2.2 Financial Elder Abuse
Pritchard also argues he adequately alleged a viable cause of action for financial elder abuse separate from professional negligence. We disagree.
Financial elder abuse "occurs when a person or entity does any of the following: (1) [t]akes, secretes, appropriates, obtains, or retains real or personal property of an elder . . . for a wrongful use or with intent to defraud, or both[;] [¶] (2) [a]ssists in taking, secreting, appropriating, obtaining, or retaining real or personal property of an elder . . . for a wrongful use or with intent to defraud, or both[; or] [¶] (3) [t]akes, secretes, appropriates, obtains, or retains, or assists in taking, secreting, appropriating, obtaining, or retaining, real or personal property of an elder . . . by undue influence . . . ." (Welf. & Inst. Code, § 15610.30, subd. (a)(1)-(3).) Liability for elder abuse may be imposed, even in the absence of an intent to defraud, "if it can be shown that the person took the property for a wrongful use and 'knew or should have known that [his or her] conduct is likely to be harmful to the elder . . . .' " (Bonfigli v. Strachan (2011) 192 Cal.App.4th 1302, 1315.)

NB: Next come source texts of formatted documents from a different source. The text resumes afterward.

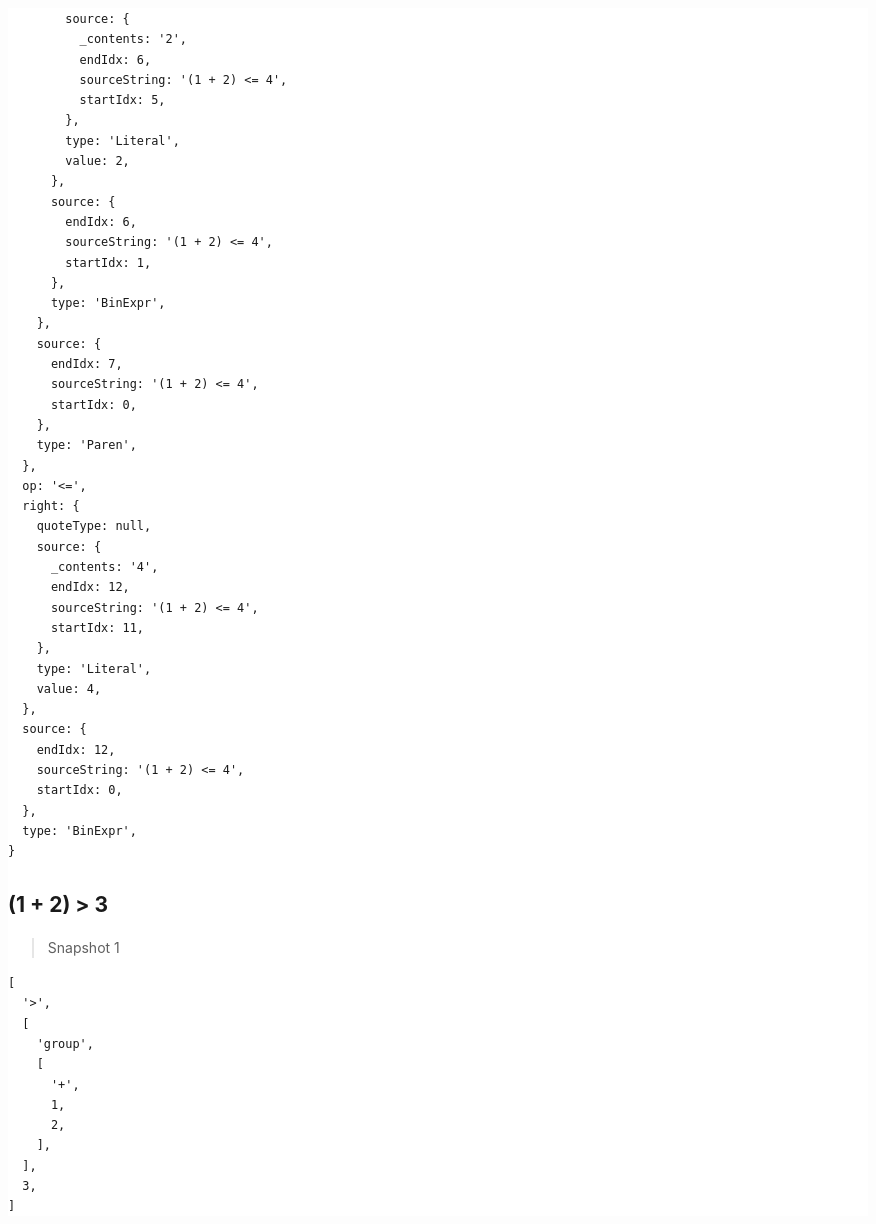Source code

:             source: {
              _contents: '2',
              endIdx: 6,
              sourceString: '(1 + 2) <= 4',
              startIdx: 5,
            },
            type: 'Literal',
            value: 2,
          },
          source: {
            endIdx: 6,
            sourceString: '(1 + 2) <= 4',
            startIdx: 1,
          },
          type: 'BinExpr',
        },
        source: {
          endIdx: 7,
          sourceString: '(1 + 2) <= 4',
          startIdx: 0,
        },
        type: 'Paren',
      },
      op: '<=',
      right: {
        quoteType: null,
        source: {
          _contents: '4',
          endIdx: 12,
          sourceString: '(1 + 2) <= 4',
          startIdx: 11,
        },
        type: 'Literal',
        value: 4,
      },
      source: {
        endIdx: 12,
        sourceString: '(1 + 2) <= 4',
        startIdx: 0,
      },
      type: 'BinExpr',
    }

## (1 + 2) > 3

> Snapshot 1

    [
      '>',
      [
        'group',
        [
          '+',
          1,
          2,
        ],
      ],
      3,
    ]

Here, as part of his cause of action entitled financial elder abuse, Pritchard alleges defendants knew that wrongfully taking Pritchard's money would cause him to suffer harm in that he would not have sufficient insurance proceeds to completely rebuild his property. However, Pritchard does not explain how defendants' procurement of inadequate insurance coverage demonstrates "wrongful use." Nothing in the record indicates that the premiums Pritchard paid were used for anything other than towards insuring the Manton property. And, we decline to find that merely procuring inadequate insurance coverage constitutes a "wrongful use" of the funds for purposes of an elder abuse claim. Moreover, we find Pritchard's allegations in this regard lack particularity as to how defendants defrauded Pritchard of the premiums.
That Pritchard did not have adequate coverage may be a type of damage; but this damage arose from a breach of the limited duty that insurance brokers owe in providing the specified amount of coverage. Accordingly, we disregard Pritchard's labeling and instead conclude the gravamen of this claim, like the gravamen of his fiduciary duty claim, is professional negligence. Thus, a viable claim of negligence became available to Pritchard when he discovered the inadequate policy limit in October 2012, triggering the two-year statute of limitations of section 339(1). (See Desai v. Farmers Ins. Exchange (1996) 47 Cal.App.4th 1110, 1119-1120 [a broker's failure to obtain the type of insurance requested by an insured constitutes actionable negligence].) Therefore, Pritchard's claim was untimely filed, and the trial court did not err in sustaining the demurrer to his second amended complaint without leave to amend.
DISPOSITION
The judgment is affirmed. Defendants are entitled to their costs on appeal. (Cal. Rules of Court, rule 8.278(a)(1), (2).)
BUTZ, J. We concur: ROBIE, Acting P. J. MAURO, J.